Redundancy-Free Computation Graphs for Graph Neural Networks
This addresses inefficiency in GNN training and inference for machine learning practitioners, offering a novel optimization method rather than an incremental improvement.
The paper tackles the problem of repeated and inefficient computations in Graph Neural Networks (GNNs) due to shared neighbors, proposing Hierarchically Aggregated computation Graphs (HAGs) to eliminate redundancy, resulting in up to 2.8x increased training throughput and up to 6.3x reduction in aggregations while maintaining accuracy.

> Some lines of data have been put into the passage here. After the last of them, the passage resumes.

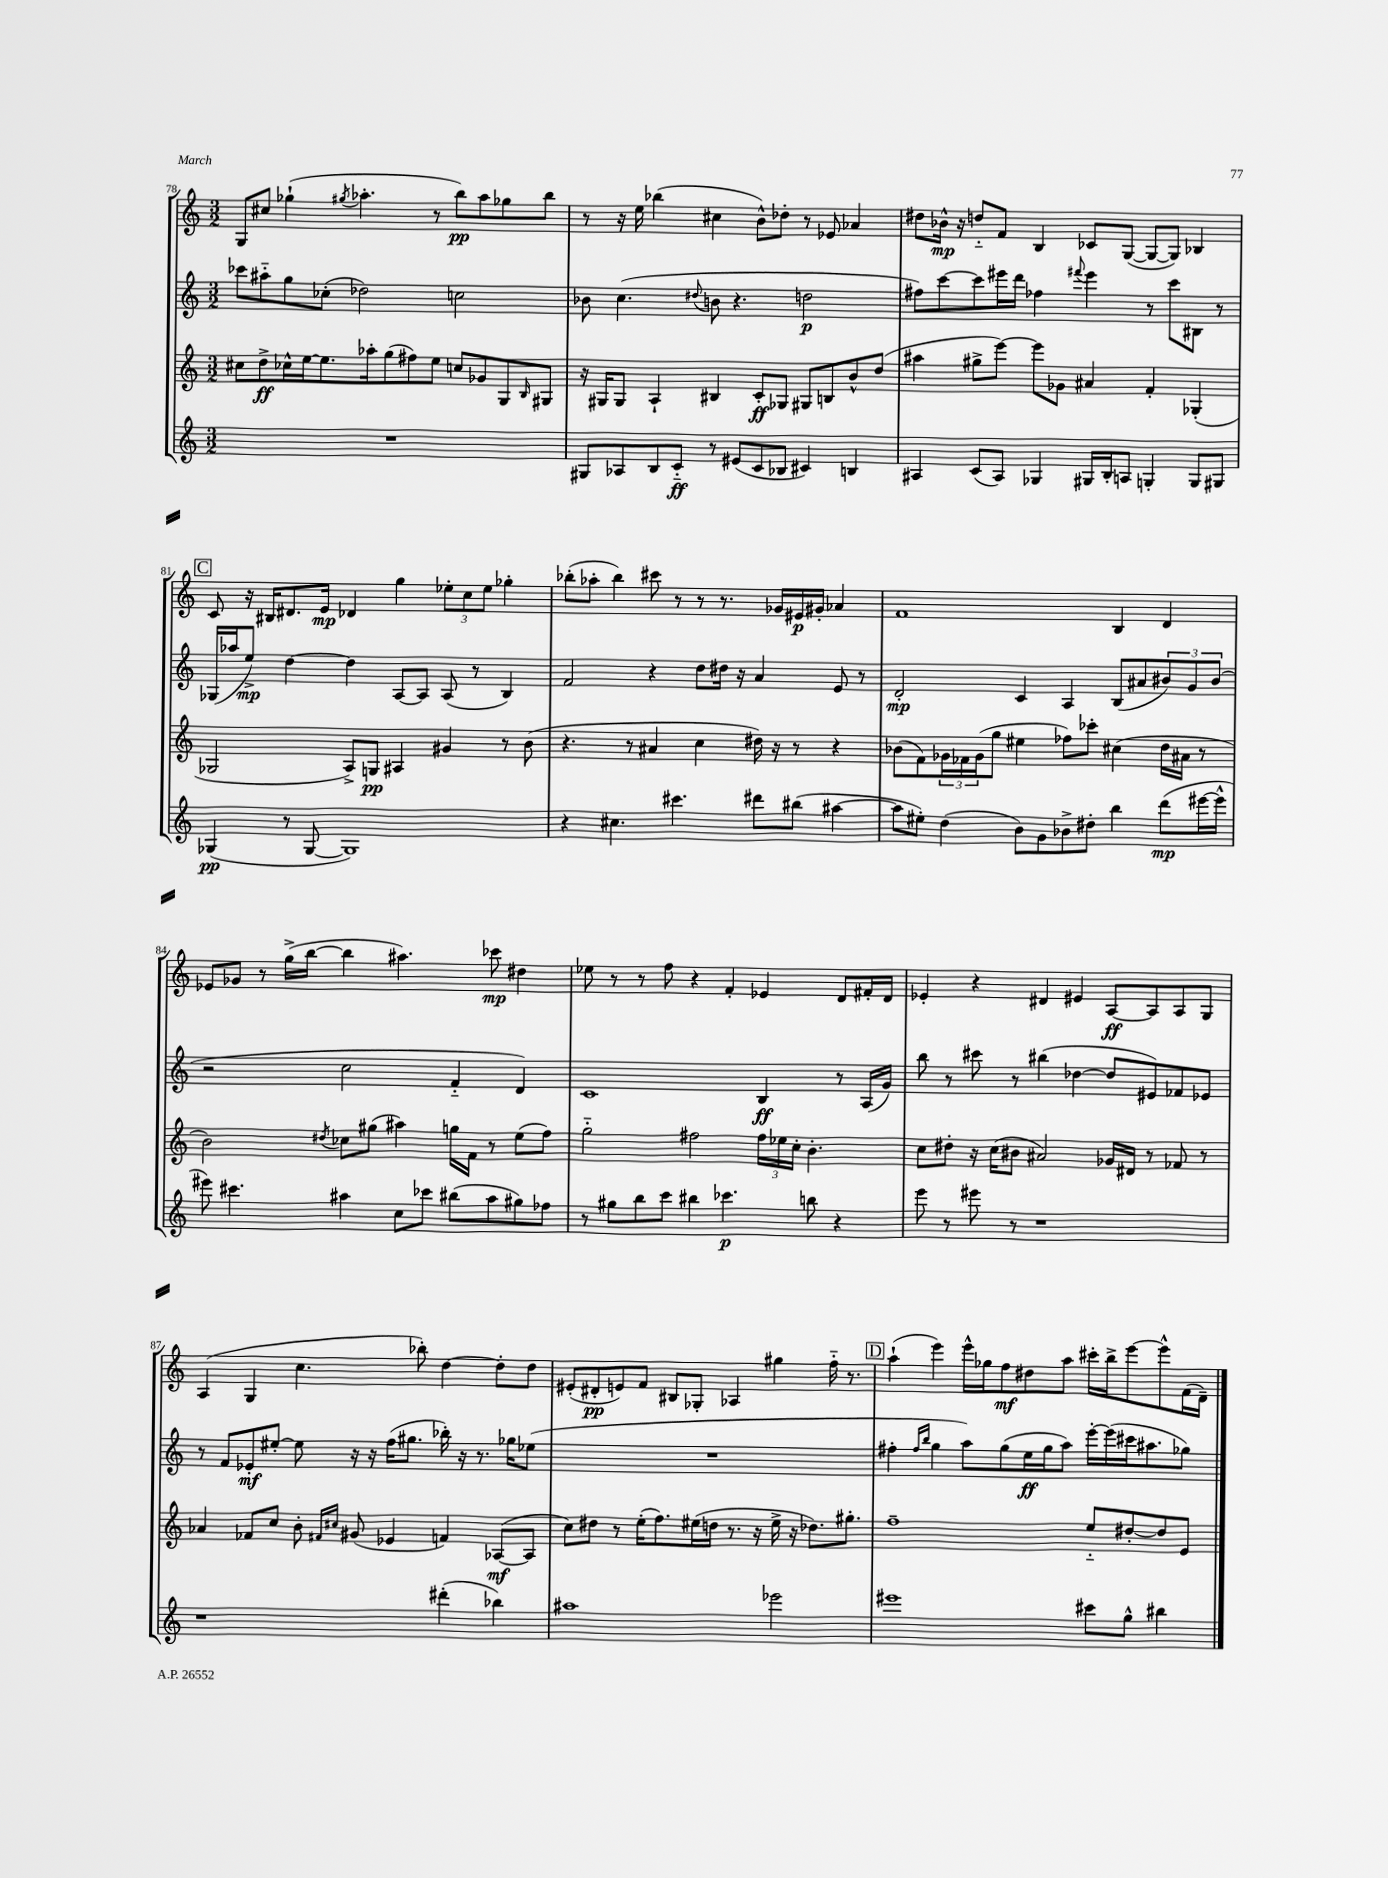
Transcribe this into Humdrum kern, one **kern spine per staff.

**kern	**kern	**kern	**kern
*staff4	*staff3	*staff2	*staff1
*clefG2	*clefG2	*clefG2	*clefG2
*k[]	*k[]	*k[]	*k[]
*M3/2	*M3/2	*M3/2	*M3/2
1.r	8cc#	8ccc-	8G
.	8dd^	8aa#'~	8cc#
.	16cc-^^	8gg	(4gg-`
.	[16ee	.	.
.	8.ee]	(8cc-'	.
.	.	.	8qgg#
.	.	2dd-)	4.aa-'
.	16aa-'	.	.
.	(8gg	.	.
.	8ff#)	.	.
.	8ee	.	8r
.	8cc	2cc	8bb)
.	8g-	.	8aa-
.	8G	.	8gg-
.	16qqB	.	.
.	8G#	.	8bb
=	=	=	=
8G#	16r	8b-	8r
.	16G#	.	.
8A-	8G#	(4.cc	16r
.	.	.	16ee
8B	4A`	.	(4bb-
8c'~	.	.	.
.	.	8qqdd#	.
8r	4B#	8b	4cc#
(8e#	.	4.r	.
8c	8c'	.	8b^^)
8B-	8G-	.	8dd-'
4c#)	8G#	2dd	8r
.	8B	.	8e-
4B	8b^^	.	4a-
.	(8dd	.	.
=	=	=	=
4A#	4aa#	8ff#)	8dd#
.	.	[8ccc	16b-^^
.	.	.	16r
(8c	8gg#^	8ccc]	8dd'~
8A#)	[8eee)	16eee#	8f
.	.	16ddd	.
4G-	8eee]	4ff-	4B
.	8g-	.	.
.	.	8qqfff#	.
16G#	4a#	4eee#	8c-
16B'	.	.	.
8A	.	.	([8G
4G'	4f'	8r	8G_
.	.	8ccc	8G])
8G	(4G-'	8B#	4B-
8G#	.	8r	.
=	=	=	=
(4G-	2G-	(16G-	8c
.	.	16aa-	.
.	.	8ee^)	16r
.	.	.	16B#
8r	.	[4dd	8.d#
[8G-	.	.	.
.	.	.	16e
1G-])	8A^)	4dd]	4d-
.	8G	.	.
.	4A#	[8A	4gg
.	.	8A]	.
.	4g#	(8A	12ee-'
.	.	.	12cc
.	.	8r	.
.	.	.	12ee-
.	8r	4B)	4gg-'
.	(8b	.	.
=	=	=	=
4r	4.r	2f	(8bb-'
.	.	.	8aa-'
4.cc#	.	.	4bb-)
.	8r	.	.
.	4a#	4r	8ccc#
4.ccc#	.	.	8r
.	4cc	8dd	8r
.	.	16dd#	8.r
.	.	16r	.
8ddd#	16dd#)	4a	.
.	16r	.	16g-
(8bb#	8r	.	16e#
.	.	.	16g#'
[4aa#	4r	8e	4a-
.	.	8r	.
=	=	=	=
8aa#]	(8b-	2d'	1f
8ee#')	8f)	.	.
(4dd	24g-	.	.
.	24f-	.	.
.	(24g-	.	.
.	8gg	.	.
8b)	4ee#	4c	.
8g	.	.	.
8b-^	8ff-)	4A	.
8dd#'	8ccc-'	.	.
4bb	(4cc#	(8B	4B
.	.	8a#	.
(8ddd	16dd	12b#)	4d
.	16a#	.	.
.	.	12g	.
[16eee#	8r	.	.
.	.	(12b#	.
16eee#^^]	.	.	.
=	=	=	=
8eee#)	2b)	2r	8e-
4.ccc#	.	.	8g-
.	.	.	8r
.	.	.	(16gg^
.	.	.	[16bb
.	8qdd#	.	.
4aa#	8cc-	2cc	4bb]
.	(8gg#	.	.
8cc	4aa#)	.	4.aa#)
8ccc-	.	.	.
(8bb#	16gg	4f'~	.
.	16f	.	.
8aa#	8r	.	8ccc-
8gg#)	(8ee	4d)	4dd#
8ff-	8ff)	.	.
=	=	=	=
8r	2gg'~	1c	8ee-
8gg#	.	.	8r
8bb	.	.	8r
8ccc	.	.	8ff
4bb#	2ff#	.	4r
4.ccc-	.	.	4f'
.	24ff#	4B	4e-
.	24ee-	.	.
.	24cc'	.	.
8bb	4.b'	.	.
4r	.	8r	8d
.	.	(16A	16f#'
.	.	16g)	16d
=	=	=	=
8eee	8cc	8bb	4e-'
8r	8dd#'	8r	.
8eee#	16r	8ccc#	4r
.	(16cc	.	.
8r	8b#	8r	.
1r	2a#)	(4bb#	4d#
.	.	[4dd-	4e#
.	16g-	8dd-]	[8A
.	16d#	.	.
.	8r	8e#)	8A]
.	8f-	8f-	8A
.	8r	8e-	8G
=	=	=	=
1r	4a-	8r	(4A
.	.	8f	.
.	8f-	8e-'	4G
.	8cc	[8ee#'	.
.	8b'	8ee#]	4.cc
.	16qqf#	.	.
.	16qqcc#	.	.
.	(8g#	16r	.
.	.	16r	.
.	4e-	(16ff	.
.	.	8.gg#	.
.	.	.	8bb-')
(4ddd#'	4f)	16bb-')	[4dd
.	.	16r	.
.	.	8.r	.
4bb-)	([8A-	.	8dd']
.	.	16gg-	.
.	8A-]	(8ee-	8dd
=	=	=	=
1aa#	8cc)	1.r	(8e#'
.	8dd#	.	8d#'
.	8r	.	8e)
.	(16ee'	.	8f
.	8.ff)	.	.
.	.	.	8B#
.	(16ee#	.	8G-'
.	16dd	.	.
.	8.r	.	4A-
.	16r	.	.
2eee-	16ee#^	.	4gg#
.	16r	.	.
.	8.dd-)	.	.
.	.	.	16ff'~
.	8.gg#'	.	8.r
=	=	=	=
1eee#	1ff~	4ff#'	(4aa`
.	.	16qqff#	.
.	.	16qqbb	.
.	.	4gg	4eee)
.	.	8aa)	16eee^^
.	.	.	16gg-
.	.	(8gg	8ff
.	.	16ee	8dd#
.	.	16gg	.
.	.	8aa)	8aa
8ccc#	8ee'~	[16eee'	16ccc#'
.	.	(16eee]	16bb^
8gg^^	[8dd#'	16ccc#	[8eee
.	.	8.aa#	.
4bb#	8dd#]	.	8eee^^]
.	8e	8gg-)	(16f
.	.	.	16d~)
==	==	==	==
*-	*-	*-	*-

Graph Neural Networks (GNNs) are based on repeated aggregations of information across nodes' neighbors in a graph. However, because common neighbors are shared between different nodes, this leads to repeated and inefficient computations. We propose Hierarchically Aggregated computation Graphs (HAGs), a new GNN graph representation that explicitly avoids redundancy by managing intermediate aggregation results hierarchically, eliminating repeated computations and unnecessary data transfers in GNN training and inference. We introduce an accurate cost function to quantitatively evaluate the runtime performance of different HAGs and use a novel HAG search algorithm to find optimized HAGs. Experiments show that the HAG representation significantly outperforms the standard GNN graph representation by increasing the end-to-end training throughput by up to 2.8x and reducing the aggregations and data transfers in GNN training by up to 6.3x and 5.6x, while maintaining the original model accuracy.